======== Selected passage

This is an example of a dataset for point data with the required variables and their required names.

<xarray.Dataset>
Dimensions:    (time: 219168, id: 134)
Coordinates:
  * time       (time) datetime64[ns] 2016-05-01T00:05:00 ...
  * id         (id) <U6 'ams1' 'ams2' 'ams3' ...              # Station ID
    lat        (id) float64 52.31 52.3 52.31 ...              # Latitude in decimal degrees
    lon        (id) float64 4.671 4.675 4.677 4.678 ...       # Longitude in decimal degrees
    x          (id) float64 2.049e+05 2.052e+05 ...           # Projected x coordinates
    y          (id) float64 5.804e+06 5.803e+06 ...           # Projected y coordinates

Line data

When working with CML data we assume the following data structure:

<xarray.Dataset> Size: 128kB
Dimensions:       (cml_id: 359, time: 31)
Coordinates: (12/15)
    sublink_id    <U9 36B ...

================

## Problems and tasks:
[1] Sum up the dataset-format passage in two sentences.
[2] Copy out word for word everything in the dataset-format passage from "This is an example" down to "datetime64[ns] 2016-05-01T00:05:00 ...".

======== Record extracts

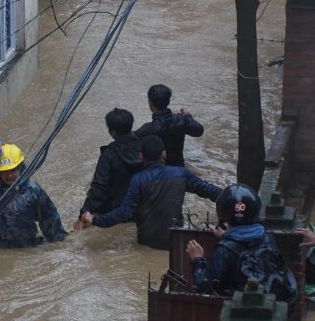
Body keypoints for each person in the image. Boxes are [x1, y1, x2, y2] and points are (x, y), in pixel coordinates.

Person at [77, 135, 221, 250]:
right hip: (176, 239)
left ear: (141, 156)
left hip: (145, 242)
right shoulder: (181, 174)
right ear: (164, 154)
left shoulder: (138, 180)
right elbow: (209, 190)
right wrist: (234, 198)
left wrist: (94, 219)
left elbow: (124, 212)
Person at [186, 184, 296, 303]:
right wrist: (227, 236)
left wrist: (197, 259)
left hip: (244, 308)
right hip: (277, 303)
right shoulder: (267, 237)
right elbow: (245, 244)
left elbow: (203, 287)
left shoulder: (224, 250)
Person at [79, 108, 142, 219]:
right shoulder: (145, 148)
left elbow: (99, 187)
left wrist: (85, 212)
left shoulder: (108, 155)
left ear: (112, 132)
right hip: (142, 211)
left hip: (115, 214)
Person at [134, 84, 204, 167]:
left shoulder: (148, 128)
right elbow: (199, 131)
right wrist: (188, 117)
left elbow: (128, 141)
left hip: (156, 169)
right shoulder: (182, 120)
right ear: (168, 102)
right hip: (178, 166)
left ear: (150, 103)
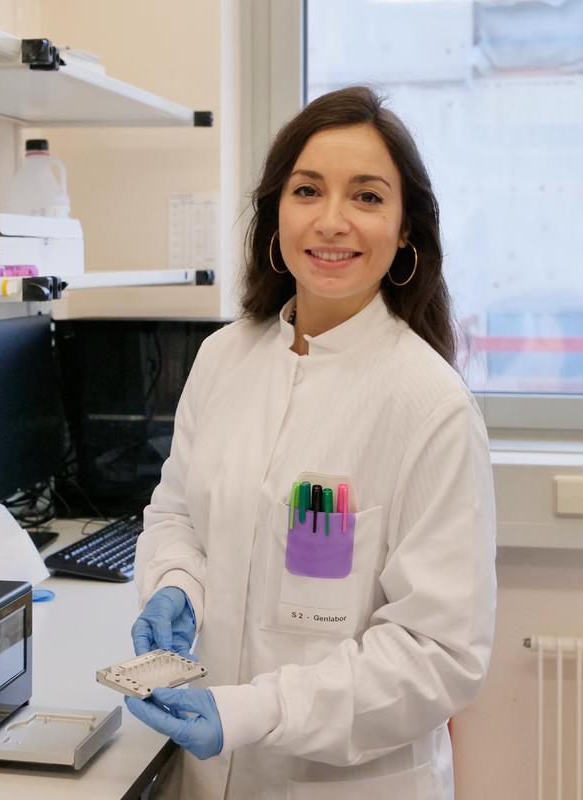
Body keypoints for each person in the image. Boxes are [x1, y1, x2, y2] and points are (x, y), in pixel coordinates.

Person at [125, 85, 496, 800]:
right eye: (307, 190)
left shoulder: (431, 407)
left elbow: (438, 655)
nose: (332, 222)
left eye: (366, 197)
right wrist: (177, 587)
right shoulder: (223, 359)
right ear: (276, 214)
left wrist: (254, 711)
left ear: (406, 230)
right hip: (206, 775)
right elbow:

================

## Response list:
[1] The passage gives an example xarray dataset for point data, with the dimensions time and id and with coordinates for station ID, latitude and longitude in decimal degrees, and projected x and y coordinates. It then moves to line data and shows the data structure assumed for CML data, which has the dimensions cml_id and time.

[2]
This is an example of a dataset for point data with the required variables and their required names.

<xarray.Dataset>
Dimensions:    (time: 219168, id: 134)
Coordinates:
  * time       (time) datetime64[ns] 2016-05-01T00:05:00 ...